Réalisateur : Werner Schroeter
Avec : Isabelle Huppert, Mathieu Carrière, Can Togay, Isolde Barth,…
Distributeur : Les Films du Camelia
Budget : -
Genre : Drame.
Nationalité : Allemand, Autrichien.
Durée : 2h07min

Date de sortie : 13 novembre 1991
Date de ressortie : 26 novembre 2025

Synopsis :
Vienne au début des années 70. Une femme, philosophe, poétesse, essayiste, romancière – brillante et contestée – libre, folle, révolutionnaire et féministe. Deux hommes l’entourent. Malina, le mari, le frère, le complice, en tout cas une partie d’elle-même. Yvan, l’amant, l’éclair, le choc du plaisir découvert ou retrouvé, qui l’emporte sur les chemins de la passion. Jusqu’où la mènera son feu intérieur ?





Au sein d'un calendrier des sorties furieusement chargé, les ressorties aux petits oignons de certains distributeurs (des Films du Camélia à Carlotta Films, en passant par Potemkine, histoire de faire un peu de name-dropping aux petits distributeurs qui méritent amplement tous les regards cinéphiles) incarnent autant une bouffée d'air frais, que la possibilité de découvrir - où de re-découvrir - des merveilles du cinéma d'hier, qui ont pour beaucoup, influencées le cinéma d'aujourd'hui (car les influences sont et ont toujours été, cyclique).

Passé un mois de novembre particulièrement dense, d'une pluie de films de Francis Ford Coppola et Werner Herzog, sans oublier L'Anglaise et le Duc d'Eric Rohmer, L'étrange obsession de Kon Ichikawa où même The Killer de John Woo, place à Malina de Werner Schroeter, figure phare du Nouveau cinéma allemand des 60s/70s et adaptation - plus où moins lointaine - du roman éponyme de l'écrivaine autrichienne Ingeborg Bachmann (ce qui restera son unique roman) par Elfriede " La Pianiste " Jelinek - et avec la merveilleuse Isabelle Huppert en vedette, où comment boucler la boucle à la perfection.

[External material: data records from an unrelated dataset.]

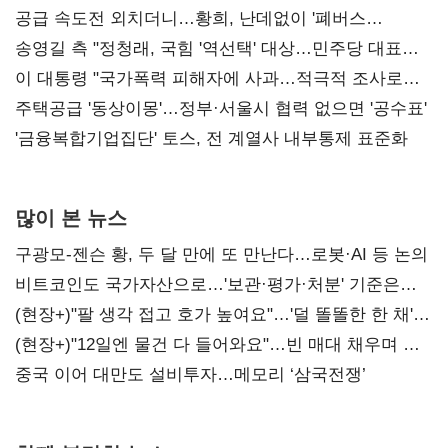
공급 속도전 외치더니…황희, 난데없이 '폐버스
리모델링' 제안
송영길 측 "정청래, 국힘 '역선택' 대상…민주당 대표로
총선 지휘 못해"
이 대통령 "국가폭력 피해자에 사과…적극적 조사로
진실 밝혀야"
주택공급 '동상이몽'…정부·서울시 협력 없으면 '공수표'
'금융복합기업집단' 토스, 전 계열사 내부통제 표준화
많이 본 뉴스
구광모-젠슨 황, 두 달 만에 또 만난다…로봇·AI 등 논의
비트코인도 국가자산으로…'보관·평가·처분' 기준은
숙제
(현장+)"팔 생각 접고 호가 높여요"…'덜 똘똘한 한 채'
20억 키맞추기
(현장+)"12일엔 물건 다 들어와요"…빈 매대 채우며 문
연 홈플러스
중국 이어 대만도 설비투자…메모리 ‘삼국전쟁’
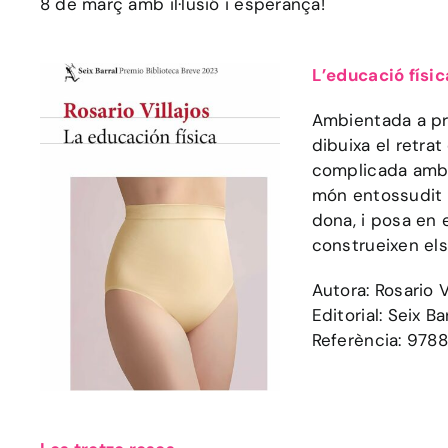
8 de març amb il·lusió i esperança!
L’educació físic
Ambientada a pr
dibuixa el retra
complicada amb e
món entossudit a
dona, i posa en 
construeixen els
Autora: Rosario V
Editorial: Seix Ba
Referència: 978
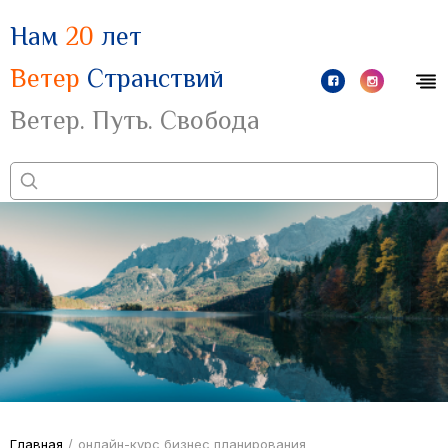
Нам
20
лет
Ветер
Странствий
Ветер. Путь. Свобода
Главная
/
онлайн-курс бизнес планирования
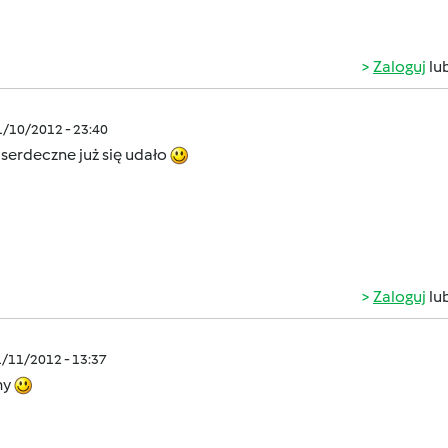
Zaloguj
lu
1/10/2012 - 23:40
 serdeczne już się udało
Zaloguj
lu
1/11/2012 - 13:37
my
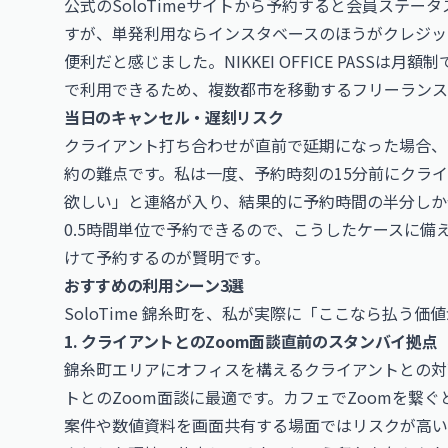
公式の
SoloTime
サイトから予約すると会員ステータ
すが、単発利用ならインスタベースのほうがクレジッ
便利だと感じました。NIKKEI OFFICE PASSは月
で利用できるため、複数都市を移動するフリーランス
当日のキャンセル・遅刻リスク
クライアント打ち合わせが直前で延期になった場合、
約の難点です。私は一度、予約時刻の15分前にクラ
欲しい」と連絡が入り、結果的に予約時間の半分しか使え
0.5時間単位で予約できるので、こうしたケースに
けて予約するのが賢明です。
おすすめの利用シーン3選
SoloTime 錦糸町を、私が実際に「ここなら払う
1. クライアントとのZoom面談直前のスタンバイ拠点
錦糸町エリアにオフィスを構えるクライアントとの対
トとのZoom面談に最適です。カフェでZoomを繋
案件や数値資料を画面共有する場面ではリスクが高い。S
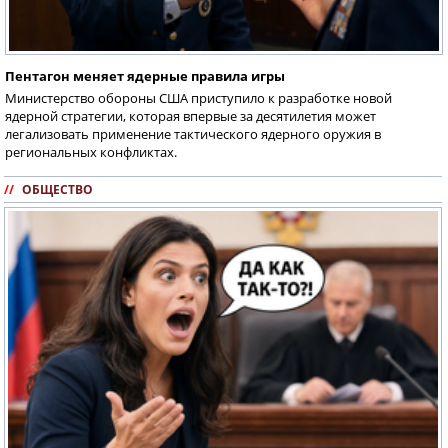
Пентагон меняет ядерные правила игры
Министерство обороны США приступило к разработке новой
ядерной стратегии, которая впервые за десятилетия может
легализовать применение тактического ядерного оружия в
региональных конфликтах.
//
ОБЩЕСТВО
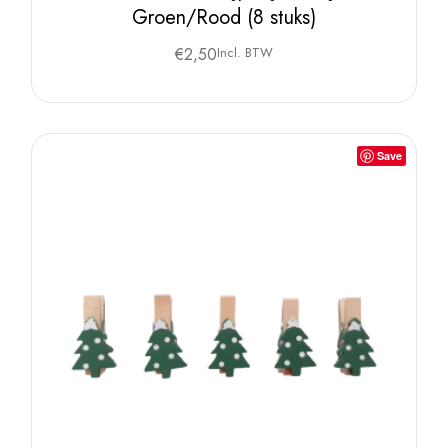
Groen/Rood (8 stuks)
€
2,50
Incl. BTW
Save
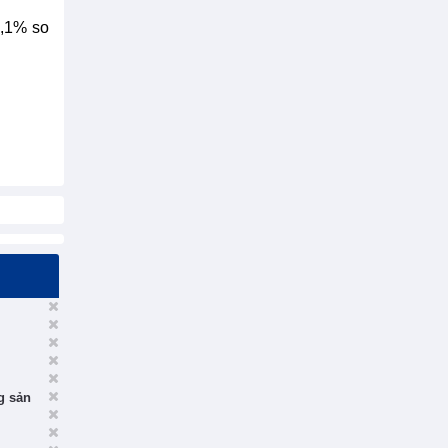
0,1% so
g sản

Copyright Les Films du Camélia/Kuchenreuther Filmporduktion GmbH/Zweites Deutsches Fernsehen/Neue Studio Film

Drame vénéneux à la contemporanéité bouillante, qui vient attaquer frontalement l'hypocrisie profonde et insidieuse de la société contemporaine, en s'attachant au plus près des tourments intérieurs, dans un Vienne des 70s encore furieusement marqué par les ravages de la Seconde Guerre mondiale, d'une philosophe et écrivaine reconnue fille de nazis, déchirée par sa passion dévorante pour deux hommes/amants, au point de lentement mais sûrement glisser vers la folie, tribut d'une liberté qu'elle pensait pour acquise.

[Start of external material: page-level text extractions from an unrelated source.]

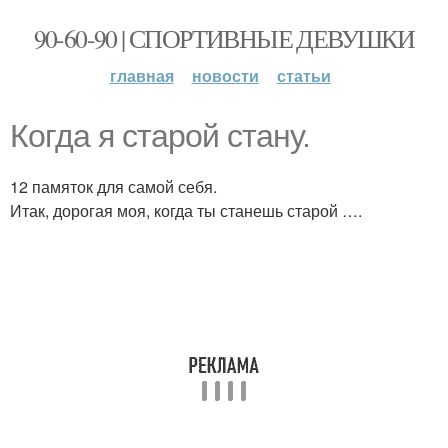
90-60-90 | СПОРТИВНЫЕ ДЕВУШКИ
главная
новости
статьи
Когда я старой стану.
12 памяток для самой себя.
Итак, дорогая моя, когда ты станешь старой ….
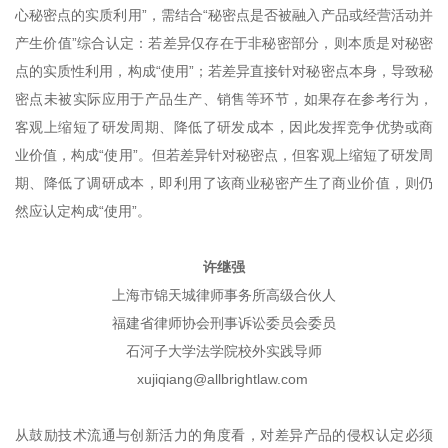
心秘密点的实质利用”，需结合“秘密点是否被融入产品或经营活动并
产生价值”综合认定：若差异仅存在于非秘密部分，则本质是对秘密
点的实质性利用，构成“使用”；若差异直接针对秘密点本身，导致秘
密点未被实际应用于产品生产、销售等环节，如果存在参考行为，
客观上缩短了研发周期、降低了研发成本，因此发挥竞争优势或商
业价值，构成“使用”。但若差异针对秘密点，但客观上缩短了研发周
期、降低了调研成本，即利用了该商业秘密产生了商业价值，则仍
然应认定构成“使用”。
许继强
上海市锦天城律师事务所高级合伙人
福建省律师协会刑事诉讼委员会委员
石河子大学法学院校外实践导师
xujiqiang@allbrightlaw.com
从鼓励技术流通与创新活力的角度看，对差异产品的侵权认定必须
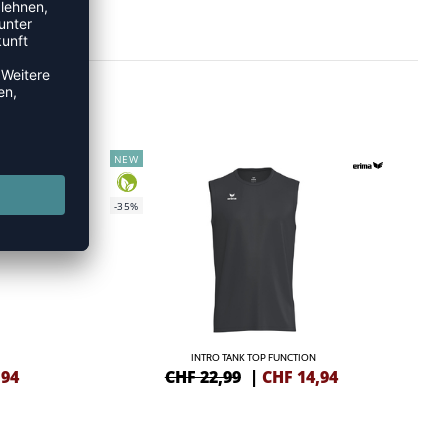
NEW
-35%
INTRO TANK TOP FUNCTION
,94
CHF 22,99
|
CHF
14,94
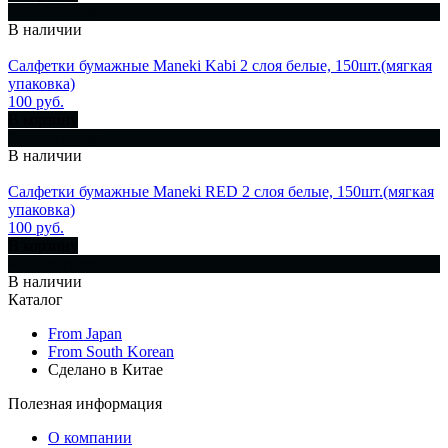
Купить сразу
В наличии
Салфетки бумажные Maneki Kabi 2 слоя белые, 150шт.(мягкая
упаковка)
100 руб.
В корзину
Купить сразу
В наличии
Салфетки бумажные Maneki RED 2 слоя белые, 150шт.(мягкая
упаковка)
100 руб.
В корзину
Купить сразу
В наличии
Каталог
From Japan
From South Korean
Сделано в Китае
Полезная информация
О компании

Portrait psychologique complexe et à la théâtralité assumée dans sa narration (savamment décousue et tout en ellipses salutaires) comme dans son montage (frénétique) et sa mise en scène (léchée et riches en séquences troublantes), en totale adéquation avec la destinée chaotique d'une femme dont la réalité - comme son identité - fragmentée se mêle, se percute à ses illusions (encore une fois, une Isabelle Huppert littéralement à tomber), Malina est un sommet de drame sur l'auto-destruction aussi stimulant qu'il est fascinant et dérangeant.
Une (re)découverte essentielle du moment.